Prime Minister Tony Abbott has foreshadowed closer military co-operation and joint military exercises with China, and revealed President Xi Jinping has accepted his invitation to address both houses of Parliament later this year.
Speaking in Beijing the morning after a state dinner and bilateral talks with Mr Xi, Mr Abbott said personal relationships at senior levels of government had ''very much been enhanced''.
''We had a very warm and constructive discussion last night,'' he told reporters on Saturday, the last day of his week-long visit to Japan, South Korea and China. Mr Xi will visit Australia in November for bilateral meetings attached to his attendance at the G20 summit in Brisbane.
Mr Abbott said he was ''quite confident'' of building on high-level meetings and exchanges with the world's largest army through the form of ''multilateral exercises in the months and years ahead''.
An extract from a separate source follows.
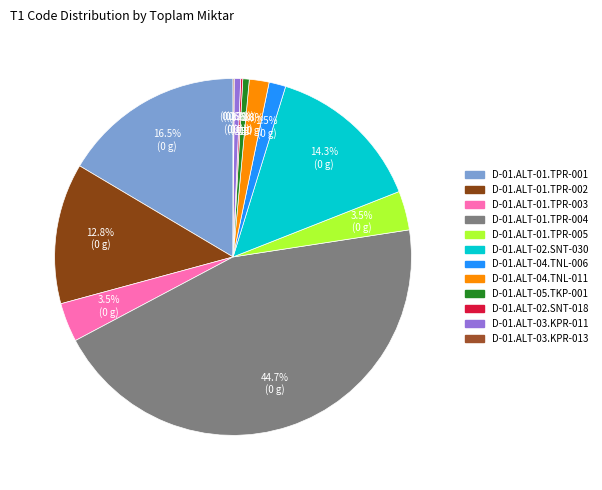

Does D-01.ALT-02.SNT-018 account for over 50% of the chart?

No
''That's got to be good for peace and understanding in our region and the wider world,'' he said.
Australia already co-operates with New Zealand and China on humanitarian assistance and disaster relief drills. China's People's Liberation Army has asked to operate under Australian command in the US-led Rim of the Pacific maritime exercises, when the navies of more than 20 nations converge on Hawaii for warfare drills in July.
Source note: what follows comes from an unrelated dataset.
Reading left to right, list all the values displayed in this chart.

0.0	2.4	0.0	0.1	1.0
''Without going into specific detail, I express the hope and confidence that there can be greater and deeper involvement [from China] in the time ahead,'' Mr Abbott said.
The breakthrough in military relations follows close co-operation in the search for Malaysia Airlines' flight MH370.
China's state-run media outlets prominently reported Mr Abbott's meeting with Mr Xi, with reports of the Prime Minister's personal update on the search running as the lead item of official news agency Xinhua, as well as dominating the front page of a number of newspapers, including the English-language China Daily.